Na Li, School of Cyber Science and Engineering, Nanjing University of Science and Technology, China; Yansong Gao, School of Cyber Science and Engineering, Southeast University, China; Hongsheng Hu, School of Computer Science, Shanghai Jiao Tong University, China; Boyu Kuang, School of Cyber Science and Engineering, Nanjing University of Science and Technology, China; Anmin Fu, School of Cyber Science and Engineering, Nanjing University of Science and Technology, China; and School of Computer Science and Engineering, Nanjing University of Science and Technology, China
Model compression is crucial for minimizing memory storage and accelerating inference in deep learning (DL) models. Users can access different compressed model versions according to their resources and budget. However, while existing compression operations primarily focus on optimizing the trade-off between resource efficiency and model performance, the privacy risks introduced by compression remain overlooked and insufficiently understood.

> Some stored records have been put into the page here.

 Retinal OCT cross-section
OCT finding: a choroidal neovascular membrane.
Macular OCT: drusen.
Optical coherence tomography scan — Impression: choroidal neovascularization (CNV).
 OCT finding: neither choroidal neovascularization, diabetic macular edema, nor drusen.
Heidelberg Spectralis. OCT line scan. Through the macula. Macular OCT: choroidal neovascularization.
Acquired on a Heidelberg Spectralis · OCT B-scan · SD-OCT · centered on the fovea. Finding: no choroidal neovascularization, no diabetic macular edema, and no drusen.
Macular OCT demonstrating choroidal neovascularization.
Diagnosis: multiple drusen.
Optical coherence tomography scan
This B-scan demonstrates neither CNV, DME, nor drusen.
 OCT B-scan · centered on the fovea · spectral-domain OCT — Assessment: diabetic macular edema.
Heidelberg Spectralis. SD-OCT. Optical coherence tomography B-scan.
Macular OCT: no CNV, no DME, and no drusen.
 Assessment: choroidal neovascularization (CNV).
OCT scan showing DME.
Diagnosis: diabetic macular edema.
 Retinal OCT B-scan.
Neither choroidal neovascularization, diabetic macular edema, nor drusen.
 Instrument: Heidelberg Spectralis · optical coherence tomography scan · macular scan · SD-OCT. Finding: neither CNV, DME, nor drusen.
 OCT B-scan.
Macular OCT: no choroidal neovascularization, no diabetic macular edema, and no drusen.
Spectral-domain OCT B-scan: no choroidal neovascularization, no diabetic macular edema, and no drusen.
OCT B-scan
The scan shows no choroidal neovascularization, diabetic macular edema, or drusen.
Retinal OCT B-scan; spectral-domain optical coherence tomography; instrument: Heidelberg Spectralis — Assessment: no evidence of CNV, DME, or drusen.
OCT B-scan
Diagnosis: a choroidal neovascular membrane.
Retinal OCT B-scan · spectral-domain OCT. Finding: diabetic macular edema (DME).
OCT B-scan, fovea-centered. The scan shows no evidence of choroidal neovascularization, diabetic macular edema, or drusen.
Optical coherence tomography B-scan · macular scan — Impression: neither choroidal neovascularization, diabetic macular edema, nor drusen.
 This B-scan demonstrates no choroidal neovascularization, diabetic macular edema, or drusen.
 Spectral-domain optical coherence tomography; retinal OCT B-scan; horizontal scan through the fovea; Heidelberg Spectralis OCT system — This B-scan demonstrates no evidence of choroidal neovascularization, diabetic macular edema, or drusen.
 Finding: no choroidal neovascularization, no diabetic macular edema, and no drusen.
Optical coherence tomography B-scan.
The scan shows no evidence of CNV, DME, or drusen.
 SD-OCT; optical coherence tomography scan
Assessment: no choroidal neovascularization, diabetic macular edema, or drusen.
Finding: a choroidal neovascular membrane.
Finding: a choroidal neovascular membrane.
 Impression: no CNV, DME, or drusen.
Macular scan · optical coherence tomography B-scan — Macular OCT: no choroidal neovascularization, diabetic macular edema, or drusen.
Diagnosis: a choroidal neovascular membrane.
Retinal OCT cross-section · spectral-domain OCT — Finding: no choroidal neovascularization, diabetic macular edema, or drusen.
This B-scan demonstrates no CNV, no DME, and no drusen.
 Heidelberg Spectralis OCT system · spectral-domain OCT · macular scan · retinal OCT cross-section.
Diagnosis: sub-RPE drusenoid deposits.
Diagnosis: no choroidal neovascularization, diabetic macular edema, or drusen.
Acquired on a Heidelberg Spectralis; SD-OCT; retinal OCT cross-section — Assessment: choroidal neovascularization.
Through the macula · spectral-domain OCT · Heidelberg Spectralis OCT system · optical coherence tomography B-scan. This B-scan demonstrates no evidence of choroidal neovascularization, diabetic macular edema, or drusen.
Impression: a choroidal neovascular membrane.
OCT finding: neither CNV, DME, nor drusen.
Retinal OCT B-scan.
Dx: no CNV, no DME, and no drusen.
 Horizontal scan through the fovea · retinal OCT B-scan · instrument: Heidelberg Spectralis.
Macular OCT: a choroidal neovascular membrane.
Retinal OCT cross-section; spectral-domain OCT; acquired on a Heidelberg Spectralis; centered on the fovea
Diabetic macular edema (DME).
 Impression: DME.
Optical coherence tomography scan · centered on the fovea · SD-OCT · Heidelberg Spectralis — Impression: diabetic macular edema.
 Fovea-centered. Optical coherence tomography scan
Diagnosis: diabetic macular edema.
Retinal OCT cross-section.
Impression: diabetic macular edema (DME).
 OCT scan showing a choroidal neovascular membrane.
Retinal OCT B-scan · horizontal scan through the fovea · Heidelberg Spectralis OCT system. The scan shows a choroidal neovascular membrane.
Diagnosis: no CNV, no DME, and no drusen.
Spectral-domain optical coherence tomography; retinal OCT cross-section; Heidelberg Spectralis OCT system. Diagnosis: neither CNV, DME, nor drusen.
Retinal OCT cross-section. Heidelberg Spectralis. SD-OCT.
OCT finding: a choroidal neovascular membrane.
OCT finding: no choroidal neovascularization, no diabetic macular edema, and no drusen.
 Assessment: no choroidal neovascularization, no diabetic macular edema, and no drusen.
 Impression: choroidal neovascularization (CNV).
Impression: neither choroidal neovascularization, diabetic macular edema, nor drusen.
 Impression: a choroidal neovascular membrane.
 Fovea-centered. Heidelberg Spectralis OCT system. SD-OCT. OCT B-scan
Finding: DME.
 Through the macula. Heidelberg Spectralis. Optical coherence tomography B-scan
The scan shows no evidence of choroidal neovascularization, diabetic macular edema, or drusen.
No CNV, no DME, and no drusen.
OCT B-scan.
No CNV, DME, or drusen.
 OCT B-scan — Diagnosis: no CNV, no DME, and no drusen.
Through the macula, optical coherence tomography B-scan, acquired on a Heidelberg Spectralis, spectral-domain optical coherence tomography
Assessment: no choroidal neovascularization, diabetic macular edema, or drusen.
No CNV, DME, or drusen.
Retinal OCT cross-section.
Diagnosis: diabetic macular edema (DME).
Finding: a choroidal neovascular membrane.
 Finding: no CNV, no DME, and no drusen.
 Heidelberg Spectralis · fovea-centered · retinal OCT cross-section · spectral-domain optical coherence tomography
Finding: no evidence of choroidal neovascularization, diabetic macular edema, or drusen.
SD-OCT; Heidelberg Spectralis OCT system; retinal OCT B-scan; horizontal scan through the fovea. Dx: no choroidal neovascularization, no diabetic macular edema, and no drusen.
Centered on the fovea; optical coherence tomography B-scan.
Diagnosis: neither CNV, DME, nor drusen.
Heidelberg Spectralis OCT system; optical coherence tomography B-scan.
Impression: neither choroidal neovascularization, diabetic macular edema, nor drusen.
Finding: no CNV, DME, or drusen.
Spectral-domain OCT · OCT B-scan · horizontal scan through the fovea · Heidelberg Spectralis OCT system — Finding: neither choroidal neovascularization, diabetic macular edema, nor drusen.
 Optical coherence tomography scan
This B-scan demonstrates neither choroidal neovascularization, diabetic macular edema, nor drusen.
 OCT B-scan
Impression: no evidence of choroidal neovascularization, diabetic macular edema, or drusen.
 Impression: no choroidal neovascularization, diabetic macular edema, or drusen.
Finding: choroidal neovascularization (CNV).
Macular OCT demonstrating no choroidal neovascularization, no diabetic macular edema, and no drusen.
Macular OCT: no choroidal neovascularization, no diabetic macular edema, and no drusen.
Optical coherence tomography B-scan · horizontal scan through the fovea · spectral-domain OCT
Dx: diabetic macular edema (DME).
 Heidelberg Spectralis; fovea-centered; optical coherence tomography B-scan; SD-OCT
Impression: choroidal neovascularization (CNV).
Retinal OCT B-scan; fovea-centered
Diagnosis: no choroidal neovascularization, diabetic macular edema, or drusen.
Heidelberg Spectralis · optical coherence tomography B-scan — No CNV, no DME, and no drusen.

In this work that focuses on typical classification tasks, through the lens of membership inference attack (MIA), we propose CompLeak, the first privacy risk evaluation framework examining three widely used compression configurations that are pruning, quantization, and weight clustering all supported by the commercial model compression framework of Google's TensorFlow-Lite (TF-Lite), and first two supported by Facebook's PyTorch Mobile and the open-source toolkit of Microsoft NNI. CompLeak has three variants, given access to the available number of compressed models and/or the original model. CompLeakNR starts by adopting existing MIA methods to attack each individual compressed model, and identifies that different compressed models influence members and non-members differently. When the original model and one compressed model are available, CompLeakSR leverages the compressed model as a reference to the original model and uncovers more privacy by combining meta information (e.g., confidence vector) from both models. When multiple compressed models are available with/without accessing the original model, CompLeakMR innovatively exploits privacy leakage info from multiple compressed versions to substantially signify the overall privacy leakage. We conduct extensive experiments on six diverse model architectures (from ResNet to BERT and GPT-2), and five image and textual benchmark datasets. Our experimental results show that CompLeakMR achieves the best MIA performance on all evaluation metrics, including TPR @ 0.1% FPR, proving that model compression exacerbates privacy leakage.